Depuis que le préavis a été déposé, plusieurs salariés se plaignent de tentatives de pressions sur celles et ceux qui espéraient une mutation vers les futures lignes T12 et T13, que Transkeo doit exploiter l’an prochain. Une déléguée du personnel a également déposé une main courante après avoir été prise à partie par le directeur du site, le 22 avril, à la suite de la diffusion d’un tract intersyndical. Contactées, les directions de Transkeo, de Keolis et de la SNCF n’ont pas souhaité s’exprimer.

Les déboires de la ligne T11 ne sont pourtant pas un épiphénomène. Ils s’inscrivent dans une guérilla syndicale qui devrait débuter, ligne par ligne, contre la privatisation du rail. « La SNCF se sert de ses filiales pour -affaiblir les conditions de travail des cheminots qui y travaillent, ce n’est pas acceptable, dénonce Pierre-Olivier Bonfiglio, secrétaire général de la CGT Cheminots à Drancy, qui soutient l’intersyndicale CGT-SUD de Transkeo. Le transport ferroviaire est un service public qui doit se faire en sécurité et en qualité. »

Sud Rail vient de marquer un point en faisant condamner la SNCF, le 28 janvier, sur la base d’une clause inscrite au contrat qu’elle a signé avec la région Île-de-France, qui lui imposait de « lutter contre toute forme de dumping social ». Le tribunal d’instance de Bobigny a estimé que « la SNCF a manqué à son obligation » en n’alignant pas les salariés de Transkeo sur les conditions du statut de cheminot. Ce jugement sera toutefois compliqué à faire appliquer, car le contrat liant la SNCF et la région vient d’être renégocié et il est désormais tenu secret malgré les demandes des syndicats de cheminots. Cet épisode souligne néanmoins l’importance des prochaines échéances électorales, en démontrant que les régions, autorités organisatrices du transport, ont le pouvoir d’imposer des clauses sociales pour endiguer le dumping social dans le domaine ferroviaire.

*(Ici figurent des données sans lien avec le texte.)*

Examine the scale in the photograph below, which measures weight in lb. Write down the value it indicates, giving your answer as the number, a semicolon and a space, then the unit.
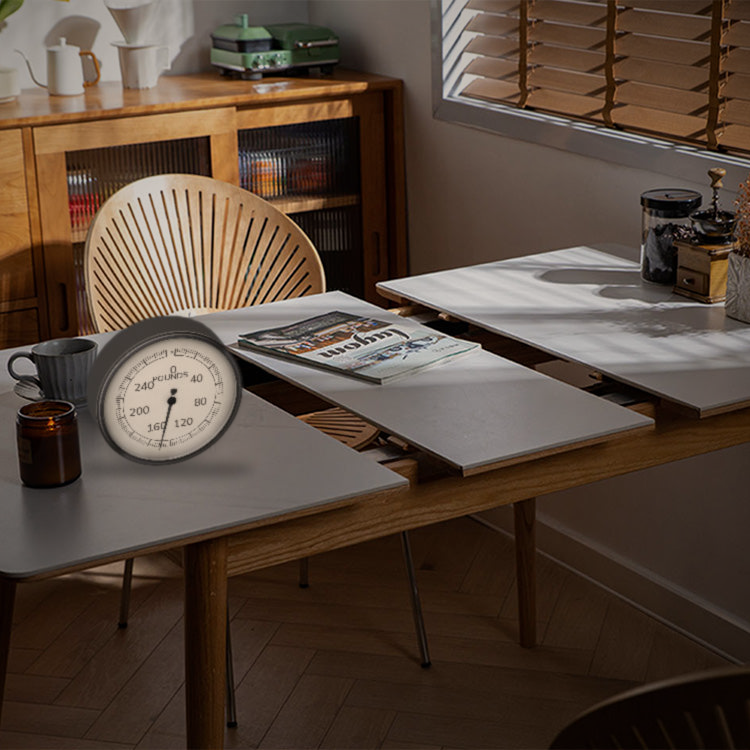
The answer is 150; lb
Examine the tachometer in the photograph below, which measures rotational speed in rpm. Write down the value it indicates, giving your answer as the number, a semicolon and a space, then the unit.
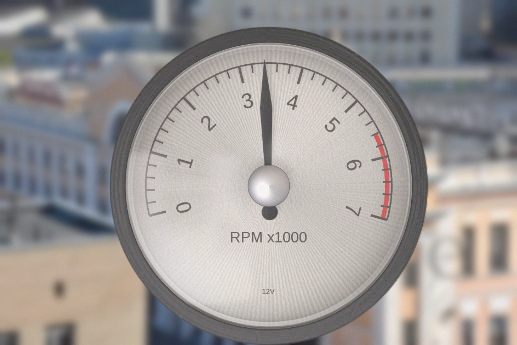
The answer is 3400; rpm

L’exemple de Transkeo illustre aussi la stratégie imprimée par la SNCF d’anticiper la libéralisation du rail en organisant sa propre concurrence et en créant ses propres sous–traitants. En région Paca, où les premiers lots de lignes régionales doivent basculer à la concurrence en juin 2025, l’entreprise publique a ainsi fait le choix d’envoyer une filiale privée pour répondre aux appels d’offres, dont le résultat est attendu au lendemain des élections régionales.

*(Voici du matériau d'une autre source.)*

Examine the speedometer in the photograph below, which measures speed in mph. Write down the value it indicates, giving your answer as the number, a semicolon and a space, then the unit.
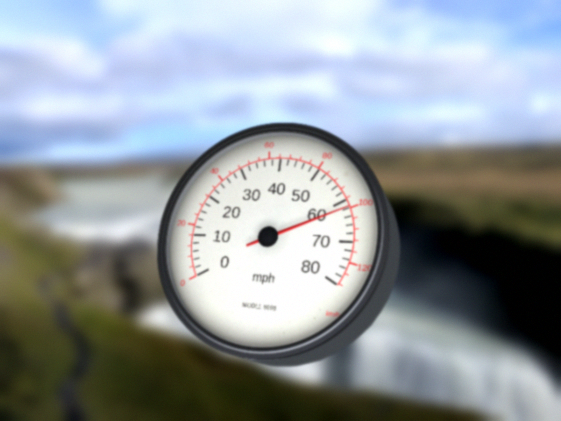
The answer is 62; mph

Cette tendance confirme l’inquiétude des cheminots : tous les agents des lignes ouvertes à la concurrence devront changer d’employeur et perdront par la même occasion leurs conditions de travail et de salaire. « Nous le voyons dans le transport urbain : malgré une bonne convention collective, chaque fois que le contrat bascule d’une entreprise à l’autre à la suite d’un appel d’offres, cela entraîne une perte de droits et de rémunération. C’est très déstabilisant pour les cheminots », souligne Thierry Marty, ancien administrateur salarié de la SNCF et syndicaliste chez Unsa Ferroviaire.

La libéralisation va également s’accélérer dans les Hauts-de-France, à l’horizon 2026. La région a annoncé, fin mars, la mise en concurrence d’un lot représentant 80 % des TER de Picardie. « C’est un des plus gros morceaux qui existent et il est compliqué à exploiter, car les TER doivent s’insérer dans le flux extrêmement dense des Transiliens qui desservent la gare du Nord à Paris », s’inquiète Thierry Marty. Les régions Grand Est et les Pays de la Loire ont également manifesté une volonté d’aller vite. À compter de décembre 2023, la procédure d’appel d’offres deviendra obligatoire pour toutes les lignes régionales et Intercités de France.

(1) Transkeo est détenu à 49 % par la SNCF et à 51 % par Keolis, lui-même détenu à 70 % par la SNCF et à 30 % par la Caisse de dépôt et placement du Québec.

(2) Six semaines pour les conducteurs, contre quatre mois pour leurs homologues du tramway T4 et un an pour les grandes lignes SNCF.